• Material shown
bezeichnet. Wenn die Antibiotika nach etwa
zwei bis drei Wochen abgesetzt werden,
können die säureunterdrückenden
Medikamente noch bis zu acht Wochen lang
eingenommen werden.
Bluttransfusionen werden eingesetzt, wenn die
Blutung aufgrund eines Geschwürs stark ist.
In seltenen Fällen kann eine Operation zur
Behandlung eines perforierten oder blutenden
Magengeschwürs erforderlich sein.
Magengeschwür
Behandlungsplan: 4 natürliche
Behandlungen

--

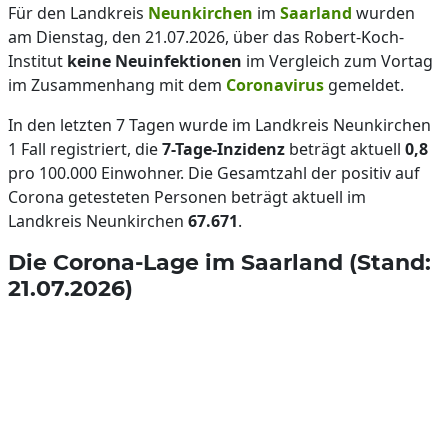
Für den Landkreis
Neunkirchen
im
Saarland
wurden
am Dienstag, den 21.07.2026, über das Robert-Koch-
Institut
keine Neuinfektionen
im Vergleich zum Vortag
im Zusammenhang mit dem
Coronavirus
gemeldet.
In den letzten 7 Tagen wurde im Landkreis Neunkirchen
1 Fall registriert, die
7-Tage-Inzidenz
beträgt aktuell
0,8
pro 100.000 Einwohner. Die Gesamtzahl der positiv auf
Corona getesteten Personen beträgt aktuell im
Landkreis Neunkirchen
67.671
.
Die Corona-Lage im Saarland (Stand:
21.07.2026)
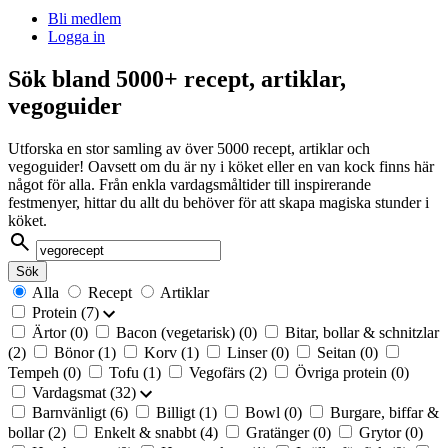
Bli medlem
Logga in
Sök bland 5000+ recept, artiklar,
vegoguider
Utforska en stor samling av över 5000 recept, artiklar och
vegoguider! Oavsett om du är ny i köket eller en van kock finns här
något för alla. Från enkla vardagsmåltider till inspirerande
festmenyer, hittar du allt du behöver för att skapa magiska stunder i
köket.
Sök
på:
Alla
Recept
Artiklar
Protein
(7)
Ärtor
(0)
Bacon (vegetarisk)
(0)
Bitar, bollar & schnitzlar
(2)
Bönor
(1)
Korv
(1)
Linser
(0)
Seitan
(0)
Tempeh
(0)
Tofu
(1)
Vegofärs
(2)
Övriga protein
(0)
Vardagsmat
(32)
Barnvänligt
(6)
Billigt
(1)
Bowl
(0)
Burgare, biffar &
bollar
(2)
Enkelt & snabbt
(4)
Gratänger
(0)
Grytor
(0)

---

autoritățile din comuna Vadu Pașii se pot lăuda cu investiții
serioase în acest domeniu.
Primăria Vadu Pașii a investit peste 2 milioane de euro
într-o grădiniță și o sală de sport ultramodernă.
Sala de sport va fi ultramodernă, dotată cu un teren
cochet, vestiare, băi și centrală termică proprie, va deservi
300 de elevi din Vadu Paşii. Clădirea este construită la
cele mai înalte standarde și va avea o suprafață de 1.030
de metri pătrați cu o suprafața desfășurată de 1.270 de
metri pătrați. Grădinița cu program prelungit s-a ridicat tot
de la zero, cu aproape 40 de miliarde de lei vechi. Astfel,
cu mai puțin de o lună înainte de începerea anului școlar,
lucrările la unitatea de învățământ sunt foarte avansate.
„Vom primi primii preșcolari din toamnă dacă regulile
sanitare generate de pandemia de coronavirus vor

• Problem to work on
What lines in the material above contain the word "Wochen"? Copy them out.

• Result below
zwei bis drei Wochen abgesetzt werden,
Medikamente noch bis zu acht Wochen lang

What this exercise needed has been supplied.